Who’s health is it, anyway?
Since when did diagnosing cancer become a company’s responsibility to its workers? Perhaps surprisingly, despite increasing national attention toward health and wellness in the workplace, few initiatives like the Prevention on the Go-Workplace program exist in the U.S., let alone in Louisiana.
But Mary Bird Perkins-OLOL saw a need several years ago, says Duffin, after noticing many people diagnosed through the center’s community prevention program were employed and had access to health insurance, but had never been screened before.
It’s since been validated: Though 99% of workplace program participants were insured, some 57% had never been screened for cancer before. They discovered, says Duffin, that even people with the means to get screened often don’t.
Sometimes, it’s because people are unaware of the screening services offered. But others simply avoid the inconvenience of leaving and returning to work, or taking a sick day, to drive to a doctor’s appointment.
The observation prompted the Albermarle Foundation to donate a multiyear gift—$200,000 each year for five years, totaling $1 million—to help kickstart the cancer center’s expansion of its community education and early detection program to the corporate world. Once the gifting period ends, the program will live on through self-generating funds from participating companies.
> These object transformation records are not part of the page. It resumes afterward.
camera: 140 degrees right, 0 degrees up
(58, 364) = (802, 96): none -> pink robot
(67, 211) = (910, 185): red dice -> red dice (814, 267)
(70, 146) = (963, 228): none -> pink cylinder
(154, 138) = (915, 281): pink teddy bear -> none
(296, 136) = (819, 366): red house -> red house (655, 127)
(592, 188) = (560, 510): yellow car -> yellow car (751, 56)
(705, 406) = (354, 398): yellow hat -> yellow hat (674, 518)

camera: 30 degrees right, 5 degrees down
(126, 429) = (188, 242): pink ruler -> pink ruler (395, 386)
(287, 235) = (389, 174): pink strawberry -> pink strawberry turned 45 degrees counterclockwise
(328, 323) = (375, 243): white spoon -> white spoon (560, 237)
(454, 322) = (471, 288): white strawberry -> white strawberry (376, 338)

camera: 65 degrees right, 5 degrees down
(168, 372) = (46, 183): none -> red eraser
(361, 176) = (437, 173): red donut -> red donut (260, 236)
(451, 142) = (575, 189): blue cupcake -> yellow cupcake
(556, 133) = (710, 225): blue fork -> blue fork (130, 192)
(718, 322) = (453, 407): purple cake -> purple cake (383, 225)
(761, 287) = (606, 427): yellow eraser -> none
“It just reveals that some employers care—and when they take advantage of the program, others need to take notice,” says Sandra Holub, executive director of the Albermarle Foundation, which also participates. “When you see that 1.5 percent or 3 percent of your employees had cancer they could detect early on, the price of the program becomes negligible.”
Other local employers say adding the program has helped drive down their bottom lines. Not only are fewer health insurance claims filed, but their workers are healthier, making them more productive and more likely to stay longer with the company.
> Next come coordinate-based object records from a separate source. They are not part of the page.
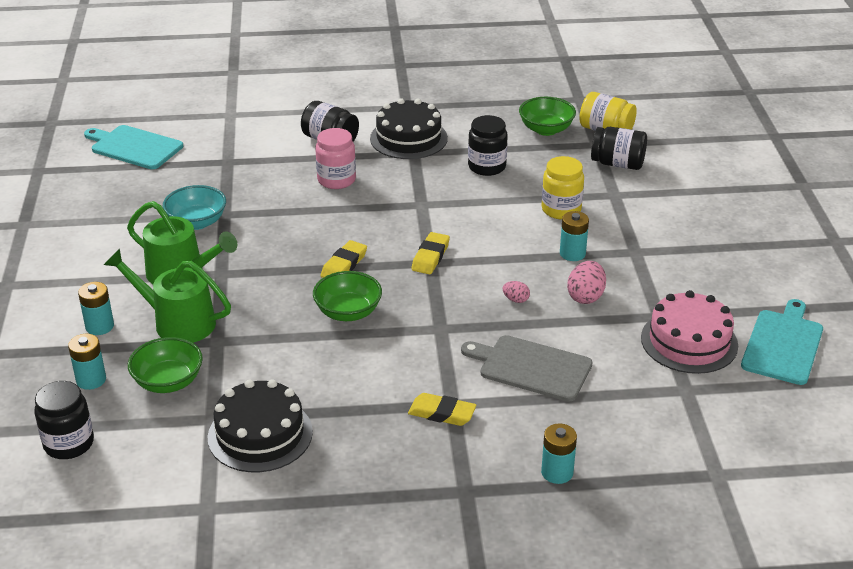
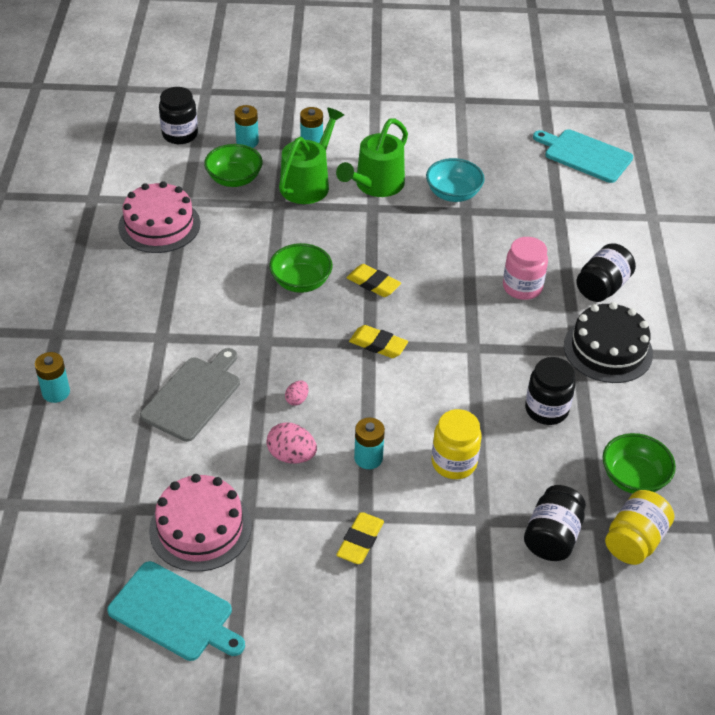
camera: 95 degrees right, 10 degrees up
(134, 147) = (585, 155): turquoise cutting board -> turquoise cutting board turned 90 degrees counterclockwise
(260, 434) = (159, 225): black cake -> pink cake
(442, 413) = (151, 329): yellow eraser -> yellow eraser (360, 541)

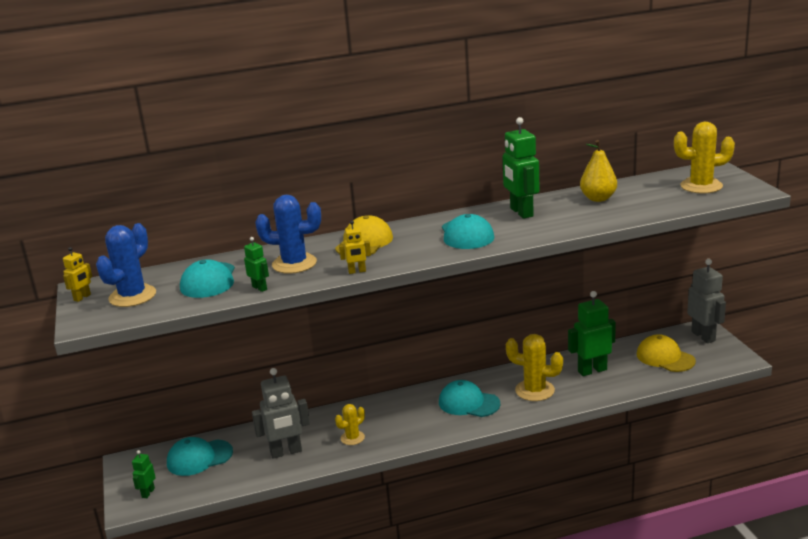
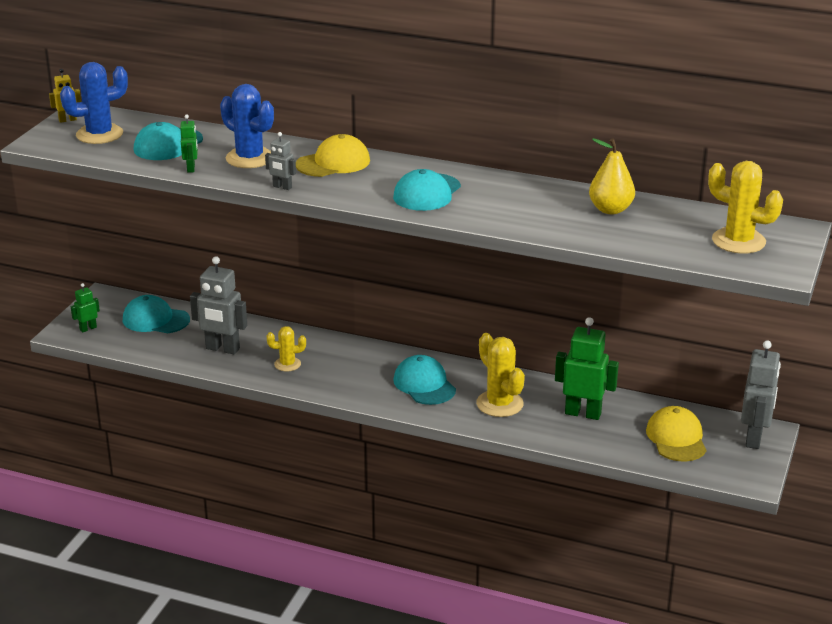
camera: 35 degrees right, 5 degrees up
(357, 271) = (282, 187): yellow robot -> grey robot
(521, 212) = (513, 192): green robot -> none

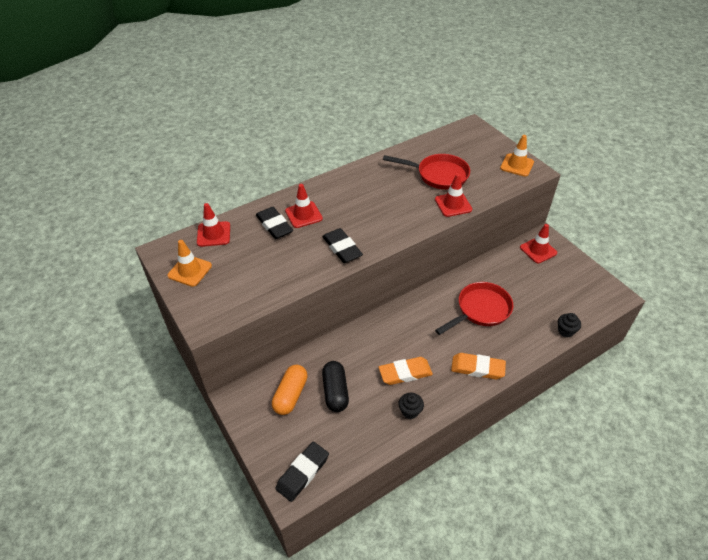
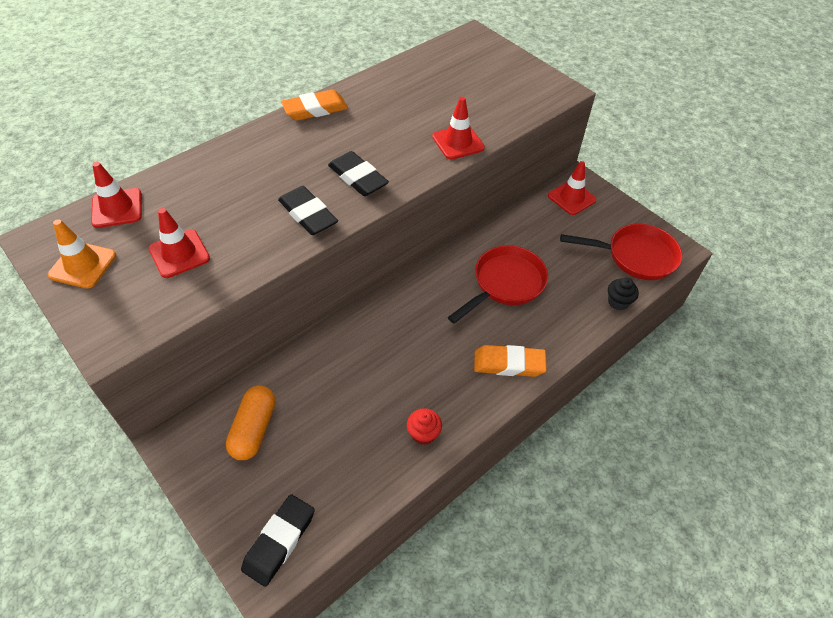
camera: 10 degrees left, 5 degrees up
(274, 225) = (207, 189): black eraser -> black eraser (358, 178)
(303, 215) = (249, 171): red traffic cone -> red traffic cone (179, 254)
(335, 391) = (317, 417): black capsule -> none
(405, 373) = (412, 380): orange eraser -> orange eraser (315, 109)
(410, 411) = (423, 434): black cupcake -> red cupcake
(438, 175) = (434, 104): red pan -> red pan (635, 256)
(517, 165) = (537, 84): orange traffic cone -> none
Over the next year, MMR Group plans to roll out the educational programming and mobile units to the rest of its Louisiana district offices, says President and CEO Pepper Rutland, given the success of its first experience with 137 participating employees at MMR’s administrative campus on Airline Highway.
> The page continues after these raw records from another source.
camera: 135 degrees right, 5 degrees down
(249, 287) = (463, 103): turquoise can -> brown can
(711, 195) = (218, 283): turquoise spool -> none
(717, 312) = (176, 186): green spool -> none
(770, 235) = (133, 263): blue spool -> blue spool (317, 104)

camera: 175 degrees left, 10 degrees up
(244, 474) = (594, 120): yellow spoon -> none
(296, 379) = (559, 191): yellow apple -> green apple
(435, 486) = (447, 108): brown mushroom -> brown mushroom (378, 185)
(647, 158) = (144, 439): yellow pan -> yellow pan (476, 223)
“Our only reservation was whether our employees would use the program to the extent we hoped they would,” Rutland says. “Now, we only wish we would’ve done it sooner.”
It’s part of a month-long health and wellness campaign the company is launching next spring, during which three different screenings, including one for breast cancer, will be offered to employees, who will also be able to sign up for educational sessions.
As a breast cancer survivor, Vicki Crochet, executive committee vice-chair and labor and employment practice leader for Taylor Porter, says enrolling the law firm in the Prevention on the Go-Workplace program was a no-brainer—especially after Mary Bird Perkins-OLOL accommodated its microsite to fit the firm’s potentially tricky location in the Chase North Tower downtown.
Precancerous lesions were removed from three Taylor Porter participants during the firm’s first on-site screening in April. Taylor Porter has since reenrolled, hoping to attract even more participants the next time around.
All that should take is word of mouth, says Crochet, as the stories speak for themselves.
“This heightens folks’ sensitivity to the importance of the issue,” she says. “It wasn’t a very hard sell.”